In Meinhard herrschen nach wie vor gegensätzliche Positionen, ob die Kommune aus dem Abfallzweckverband austreten soll. Hintergrund ist das Modellvorhaben Holzige Biomasse des Kreises

Schwebda – Die Wogen um grünen Abfall in Meinhard schlagen immer höher. Der Konflikt um das Modellvorhaben „Holzige Biomasse“ des Werra-Meißner-Kreises (WR berichtete) wirft tiefe Gräben auf. Im Auftrag des Parlaments soll die Gemeinde jetzt von der Stadt Eschwege konkrete Angebote für die gesamte Abfallentsorgung für Meinhard einholen – in einer Variante inklusive der sogenannten holzigen Biomasse, in einer weiteren ohne. Darüber hinaus sollen die genauen Kosten für die Errichtung und den Betrieb des Holz-Sammelplatzes für die Gemeinde ermittelt werden.

Der Haupt- und Finanzausschuss hatte sich in seiner jüngsten Sitzung darauf verständigt, dass der Gemeindevorstand klären soll, was für Kosten auf Meinhard zukommen, wenn die Gemeinde aus dem Abfallzweckverband (AZV) austritt, so dessen Vorsitzender Bernhard Mensing. Im AZV sind im Kreis alle Kommunen außer der Städte Eschwege, Sontra und Witzenhausen organisiert.

In den Gemeinden sollen im Zuge des Modellvorhabens „Holzige Biomasse“ zentrale Sammelplätze für Holzschnitt angelegt und betrieben, das Material zentral später einer Verwertung zugeführt werden.

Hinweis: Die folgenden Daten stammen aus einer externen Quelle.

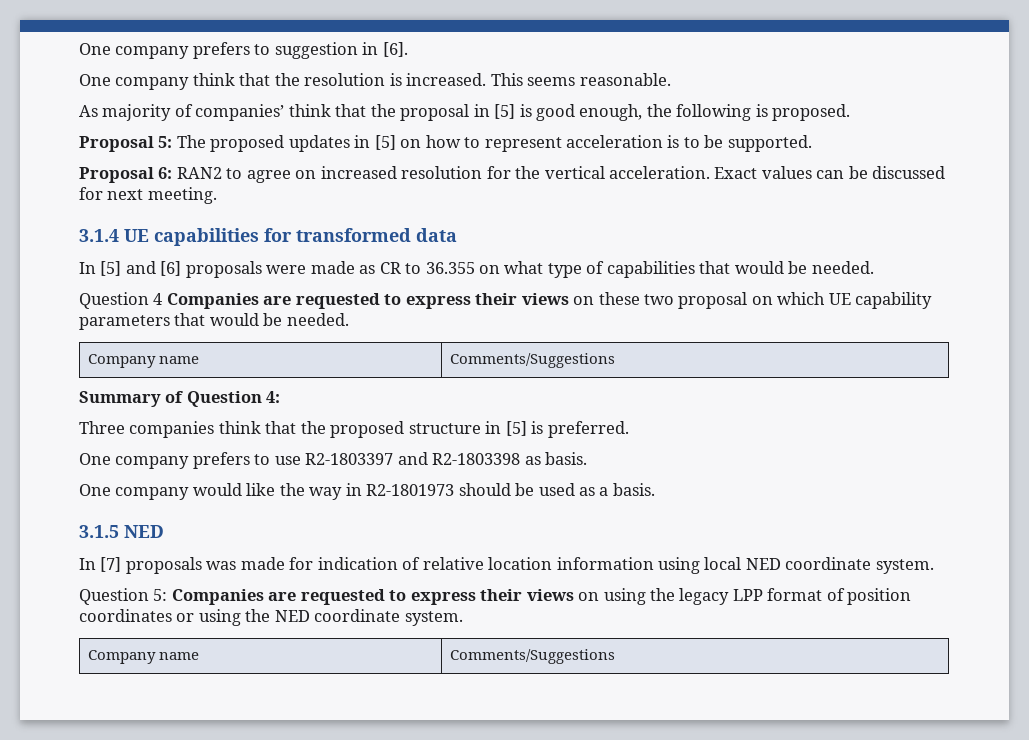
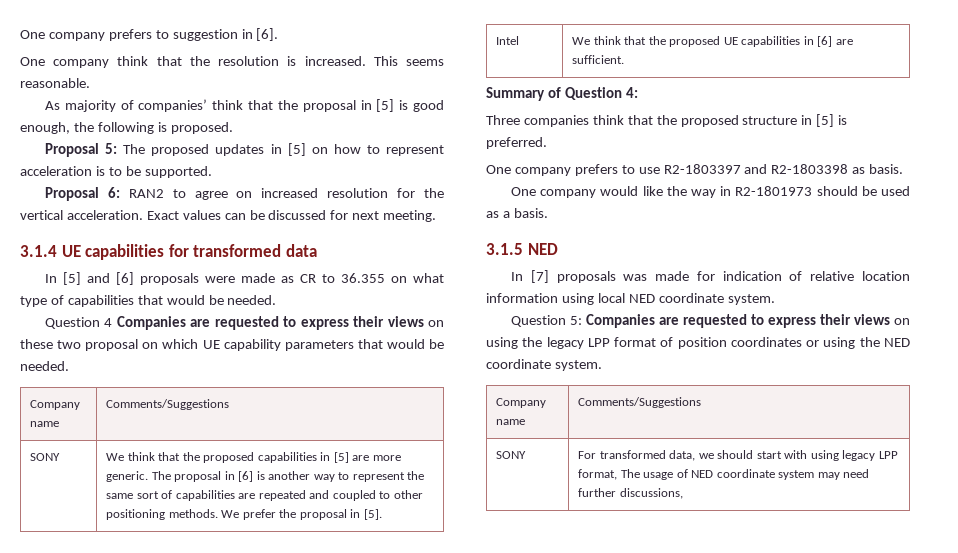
(616, 360) none -> [30,453,61,461] [106,452,401,463] [106,471,425,482] [106,490,423,501] [106,509,382,520] [496,36,520,45] [572,36,853,47] [572,55,625,64] // SONY | We think that the proposed capabilities in [5] are more generic. The proposal in [6] is another way to represent the same sort of capabilities are repeated and coupled to other positioning methods. We prefer the proposal in [5]. // Intel | We think that the proposed UE capabilities in [6] are sufficient.
(616, 656) none -> [496,451,527,459] [578,450,898,461] [578,469,870,480] [578,488,683,499] // SONY | For transformed data, we should start with using legacy LPP format, The usage of NED coordinate system may need further discussions,

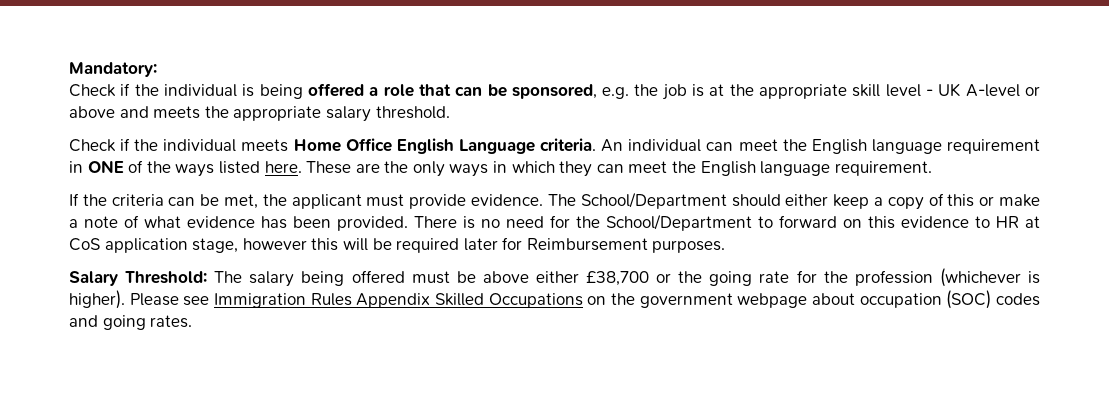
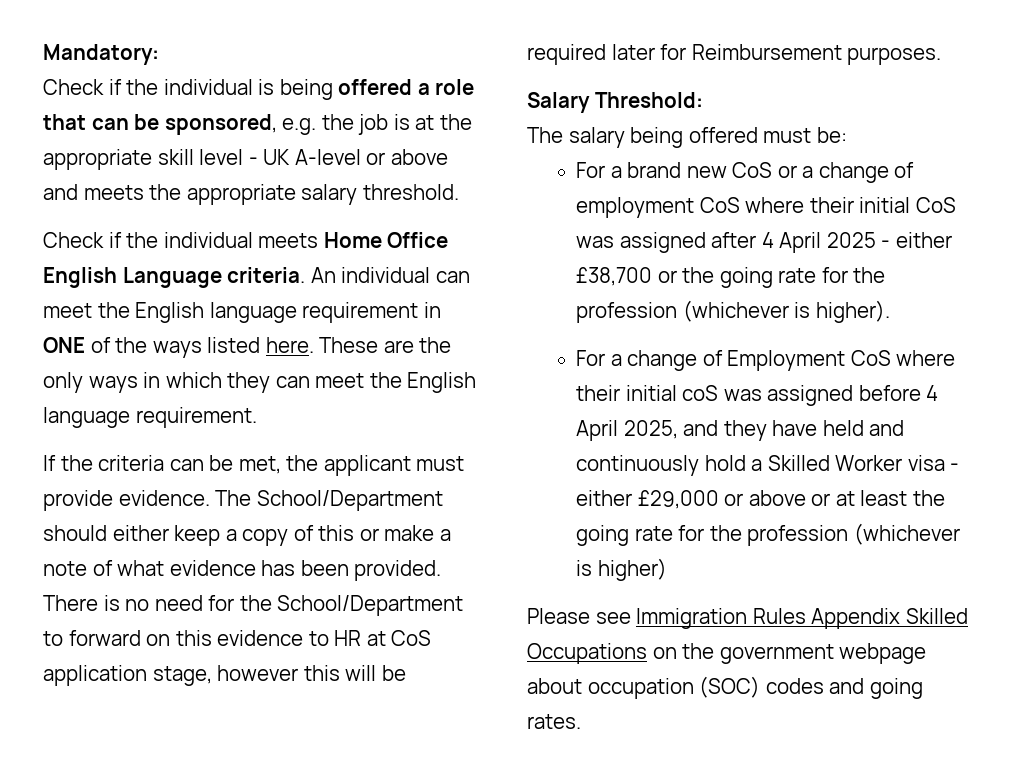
(208, 277) none -> (703, 100) //
[456,271,529,283] be above -> [816,127,847,143] [576,162,915,183] [576,197,956,218] [576,232,891,253] be: // For a brand new CoS or a change of employment CoS where their initial CoS was assigned after 4 April 2025 -
(125, 299) none -> [576,350,956,371] [576,385,939,406] [576,420,905,441] [576,455,960,476] [576,490,945,509] [576,523,960,546] [576,558,667,581] // For a change of Employment CoS where their initial coS was assigned before 4 April 2025, and they have held and continuously hold a Skilled Worker visa - either £29,000 or above or at least the going rate for the profession (whichever is higher) //

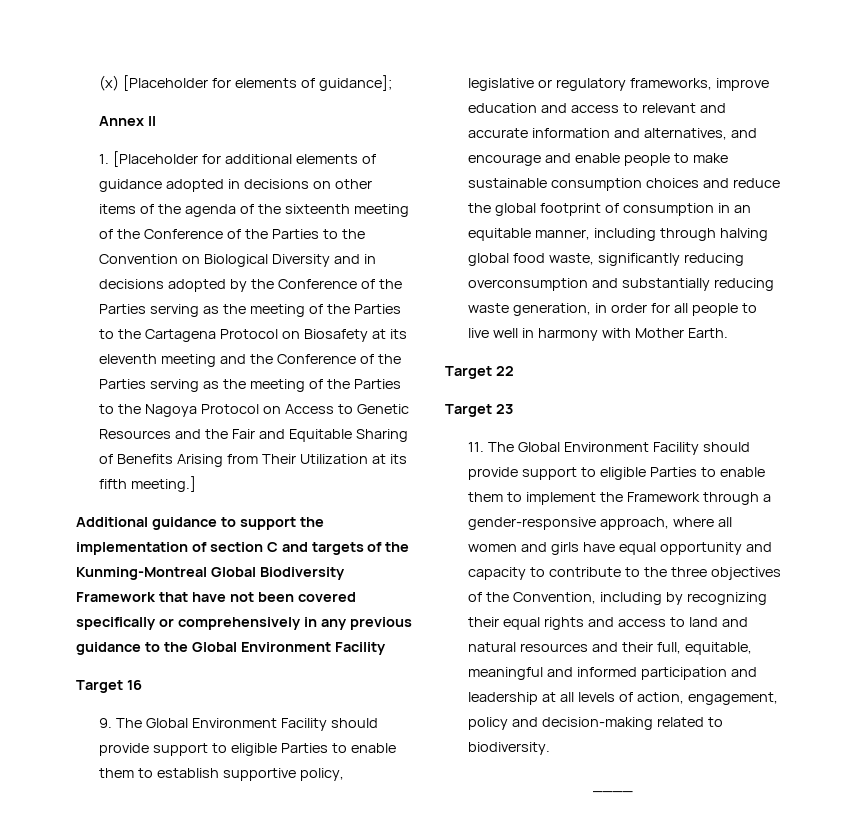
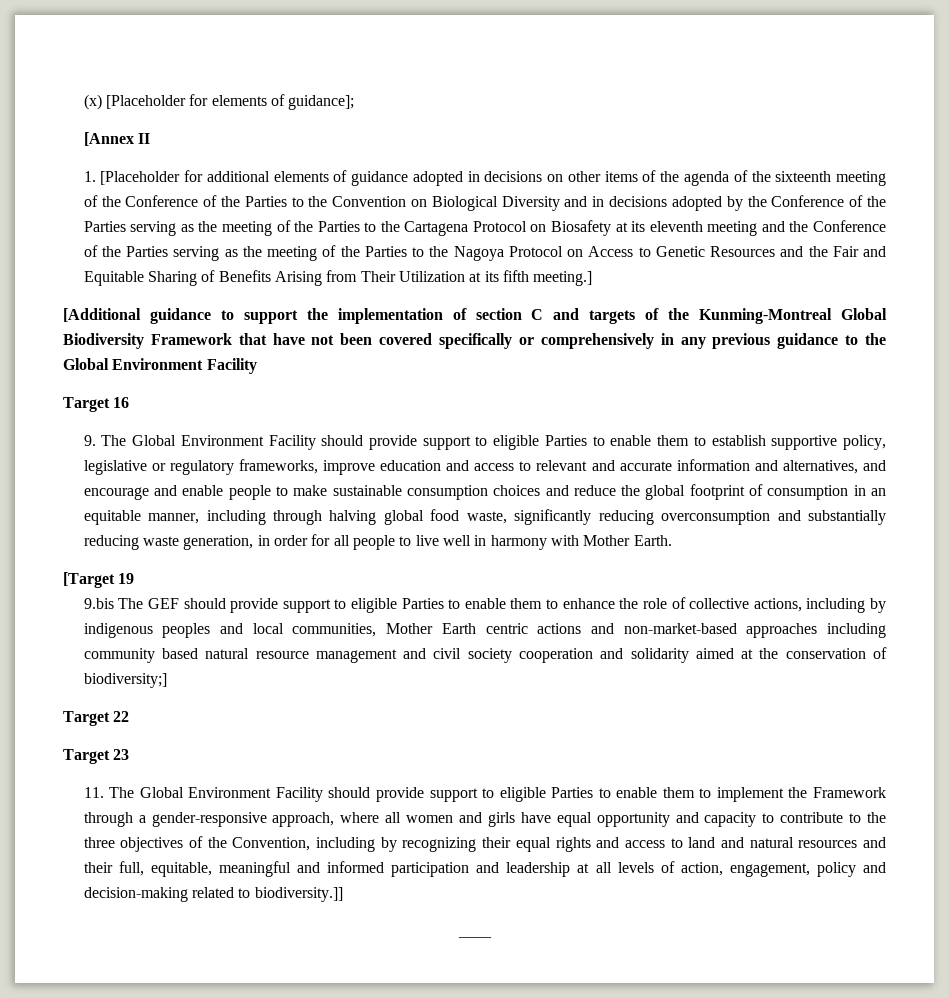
[99,116,145,126] Annex -> [83,132,134,146] [Annex
[76,517,148,527] Additional -> [63,308,141,322] [Additional
(728, 333) none -> [63,572,135,588] [83,597,887,613] [83,623,887,638] [83,647,888,663] [83,673,167,688] // [Target 19 // 9.bis The GEF should provide support to eligible Parties to enable them to enhance the role of collective actions, including by indigenous peoples and local communities, Mother Earth centric actions and non-market-based approaches including community based natural resource management and civil society cooperation and solidarity aimed at the conservation of biodiversity;]
[468,742,551,755] biodiversity. -> [254,887,343,902] biodiversity.]]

Das könnte auch zu einer Erhöhung der jährlichen Müllgebühren von circa acht Euro führen. Normale Gartenabfälle und feiner Strauchschnitt sollen weiterhin über die grüne Tonne entsorgt werden, da sie sich für holzige Biomasse nicht eignen.

SPD-Fraktionschef Matthias Mengel appellierte hingegen, nicht aus dem Verband auszutreten Eine zukunftsorientierte ökologische Politik sein wichtig. „Wer das leugnet, versündigt sich an unseren Kindern“, sagte er. „Wir sollten unseren Bürgern diese Möglichkeit der Entsorgung bieten.“ Karsten Degenhardt von der CDU forderte mehr Fakten und überprüfbare Alternativen. „Wir sollten keinen Weg ausschließen.“ Helmut Wagner (FDP) warnte davor, „grünen Philosophien“ nachzulaufen.

Aufstellungsbeschlüsse für Grundstücke in Grebendorf 

Darüber hinaus verabschiedete das Gemeindeparlament am Donnerstag zwei Aufstellungsbeschlüsse. Zum einen für einen potenziellen Käufer von fünf Grundstücken im Inneren des Europarings in Grebendorf, wo eine gewidmete Straße, die der künftige Eigentümer nicht braucht, zu Bauland werden soll. Ein weiterer Beschluss wurde für die Flur 8 oberhalb der Bergstraße gefasst, wo ein Parkplatz entstehen soll.

Übersicht über aktuellen Haushaltsstand 

Die Gemeinde hat bis zum 31. Mai dieses Jahres 3,6 Millionen Euro Einnahmen verbucht (geplant bis Jahresende 9,7 Mio.) und drei Millionen Euro ausgegeben (geplant 9,3 Mio.) Das berichtete Bürgermeister Gerhold Brill. Mit dem jetzigen Beschluss des Jahresabschlusses für 2017 dürfte jetzt auch der Haushalt für 2019 genehmigt werden.